Applications like multimedia retrieval require efficient support for similarity search on large data collections. Yet, nearest neighbor search is a difficult problem in high dimensional spaces, rendering efficient applications hard to realize: index structures degrade rapidly with increasing dimensionality, while sequential search is not an attractive solution for repositories with millions of objects. This paper approaches the problem from a different angle. A solution is sought in an unconventional storage scheme, that opens up a new range of techniques for processing k-NN queries, especially suited for high dimensional spaces.
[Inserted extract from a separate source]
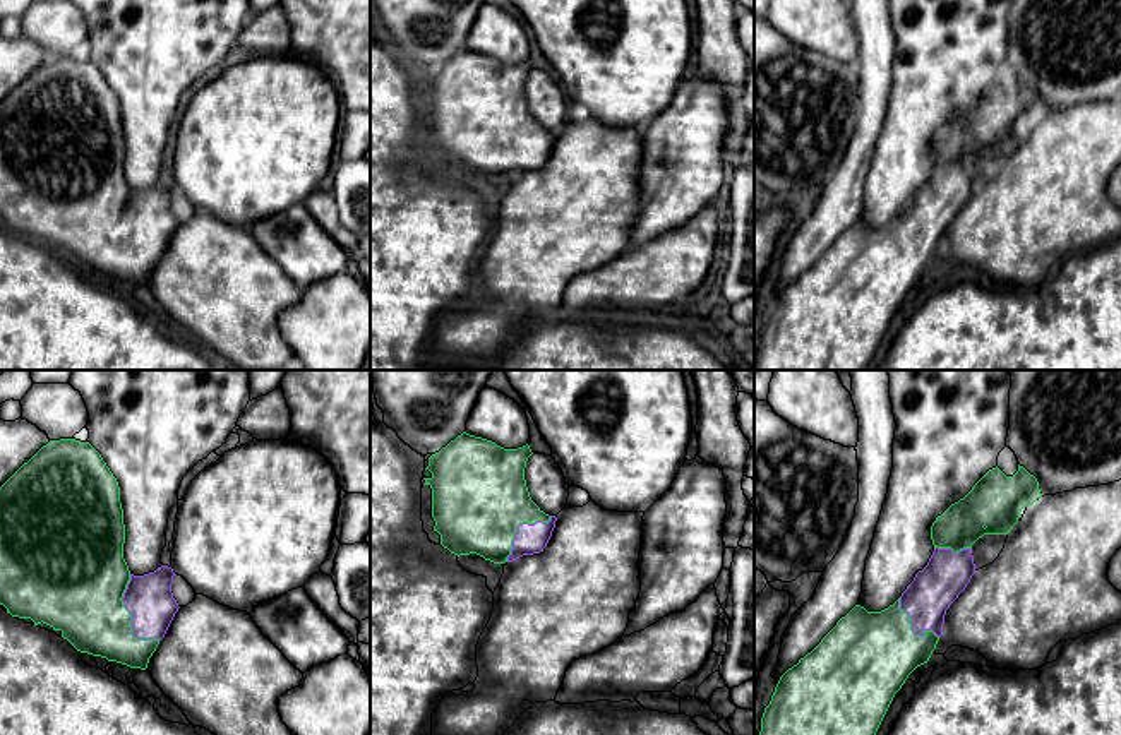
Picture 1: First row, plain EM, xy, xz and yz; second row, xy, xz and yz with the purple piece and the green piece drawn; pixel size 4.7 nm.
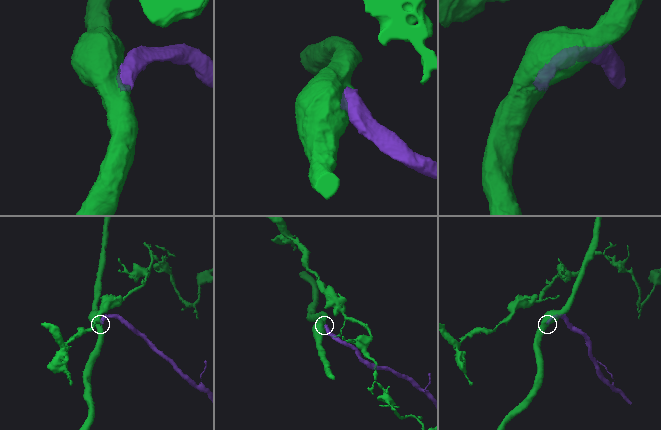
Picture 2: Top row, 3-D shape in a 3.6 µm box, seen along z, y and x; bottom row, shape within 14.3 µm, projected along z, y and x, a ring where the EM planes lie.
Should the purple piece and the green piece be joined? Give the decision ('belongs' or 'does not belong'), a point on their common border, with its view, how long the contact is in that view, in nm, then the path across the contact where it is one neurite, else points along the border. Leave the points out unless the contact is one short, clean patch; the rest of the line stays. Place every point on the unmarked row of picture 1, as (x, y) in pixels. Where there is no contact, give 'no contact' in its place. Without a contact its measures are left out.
belongs | xy (132, 235) | 340 nm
The suggested (physical) database design accommodates well a novel variant of branch-and-bound search, that reduces the high dimensional space quickly to a small candidate set. The paper provides insight in applying this idea to k-NN search using two similarity metrics commonly encountered in image database applications, and discusses techniques for its implementation in relational database systems. The effectiveness of the proposed method is evaluated empirically on both real and synthetic data sets, reporting the significant improvements in response time yielded.